*TASK DIRECTIONS:*
Reproduce every line of the listing below verbatim, omitting the pictures.

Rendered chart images
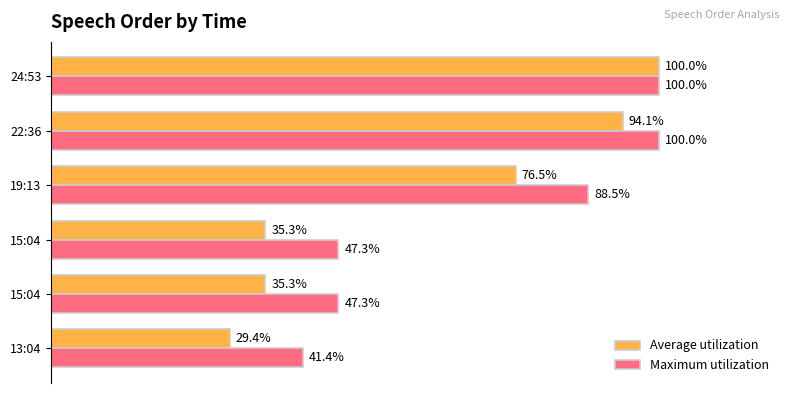

What are all the series names shown in the legend?

Average utilization, Maximum utilization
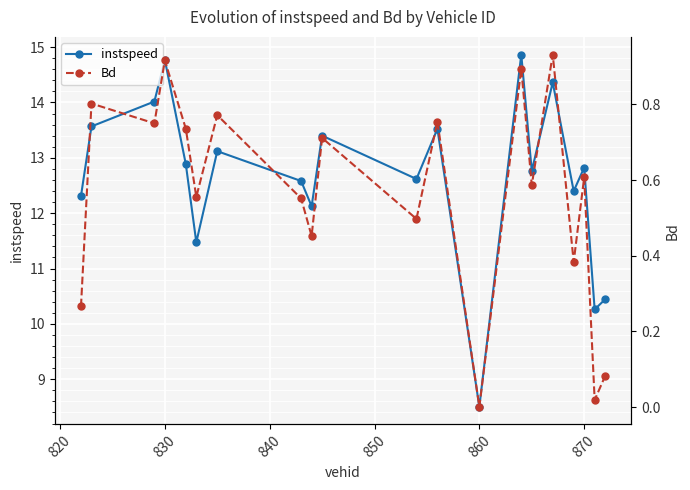

What is the highest value of the instspeed series?

14.9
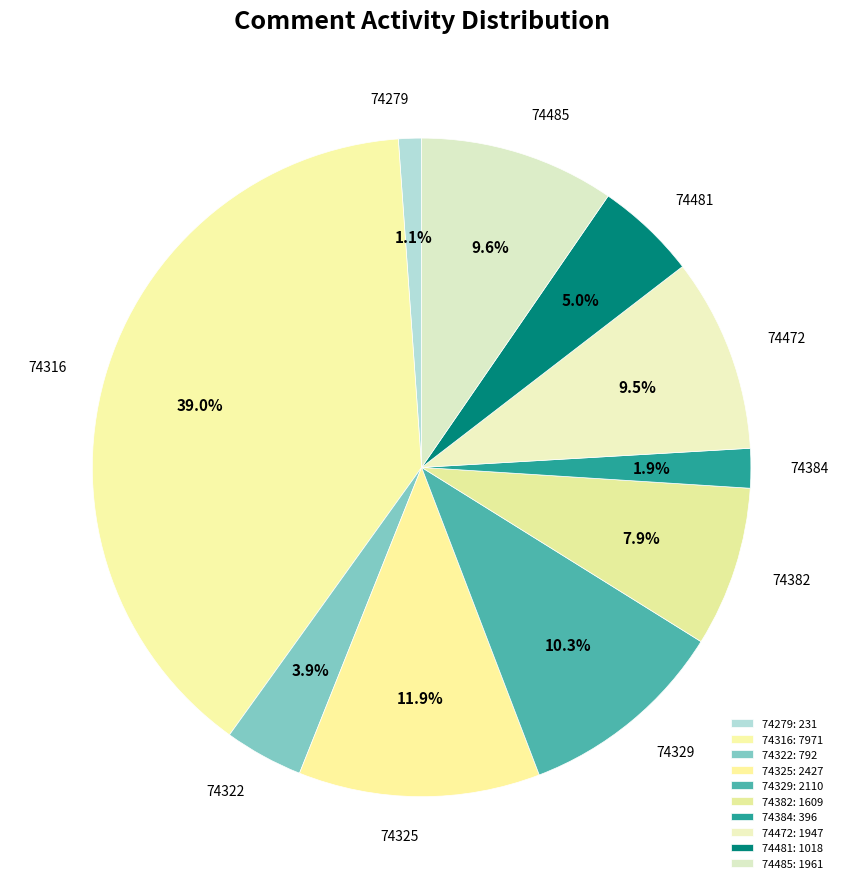

To the nearest percent, what portion does 74384 represent?

2%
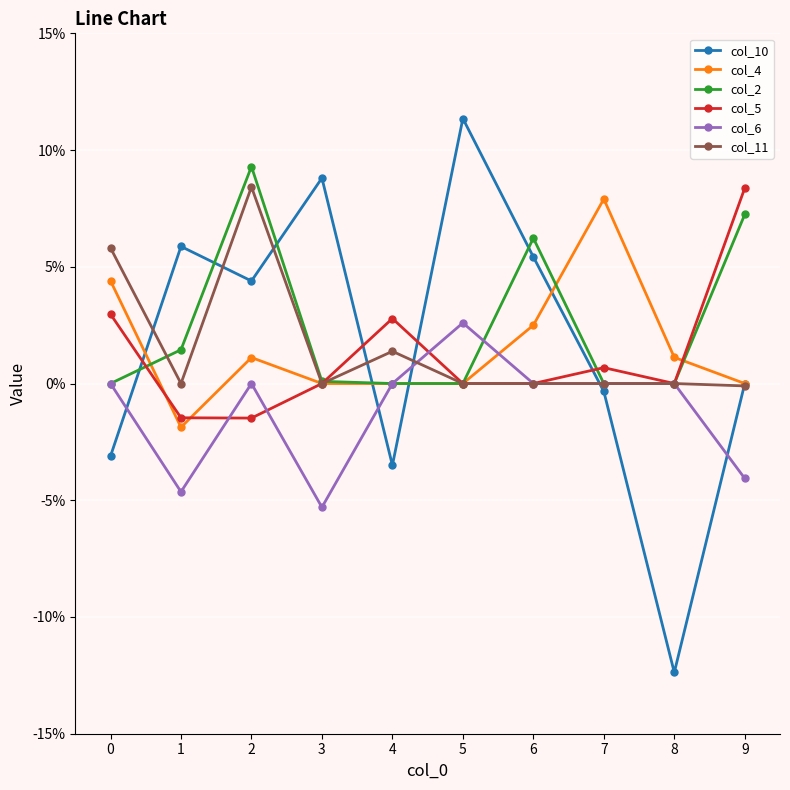

Which series has the widest spread of values?

col_10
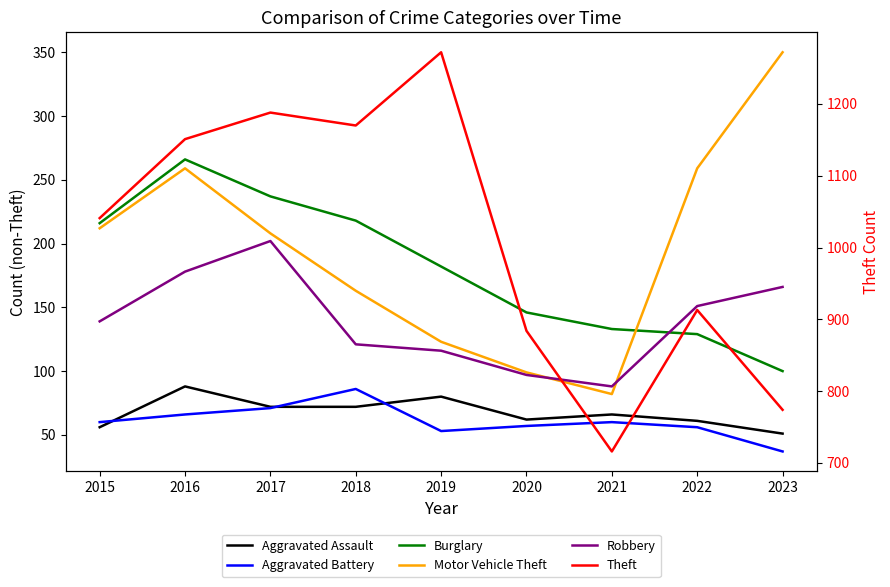

At which category does Aggravated Battery reach its first local peak?

2018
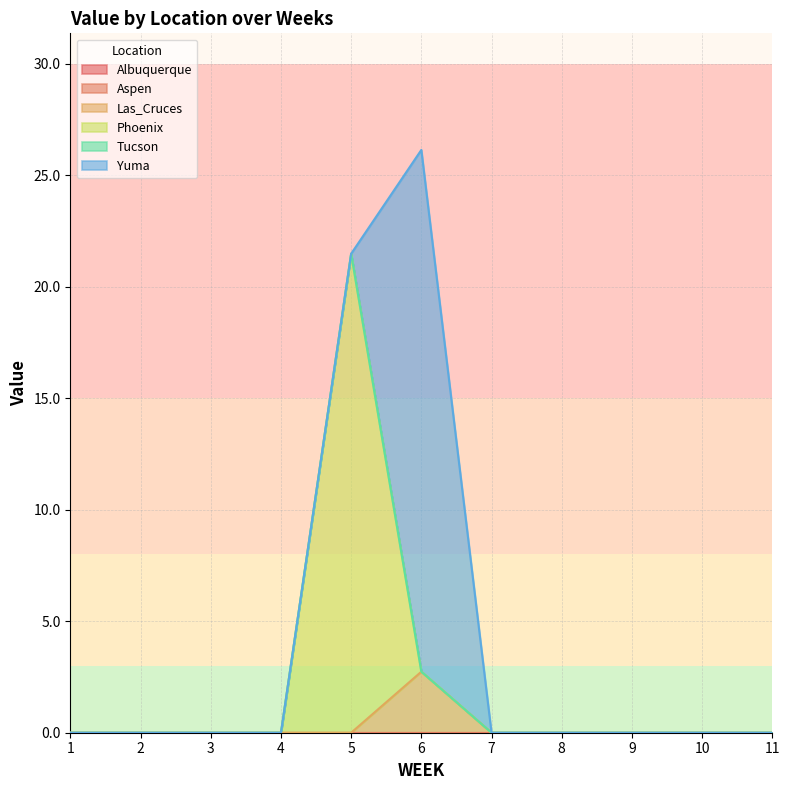

Which series changed the most between 2 and 5?

Phoenix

*RESULT FOR THIS EXERCISE:*
What are all the series names shown in the legend?

Average utilization, Maximum utilization

What is the highest value of the instspeed series?

14.9

To the nearest percent, what portion does 74384 represent?

2%

Which series has the widest spread of values?

col_10

At which category does Aggravated Battery reach its first local peak?

2018

Which series changed the most between 2 and 5?

Phoenix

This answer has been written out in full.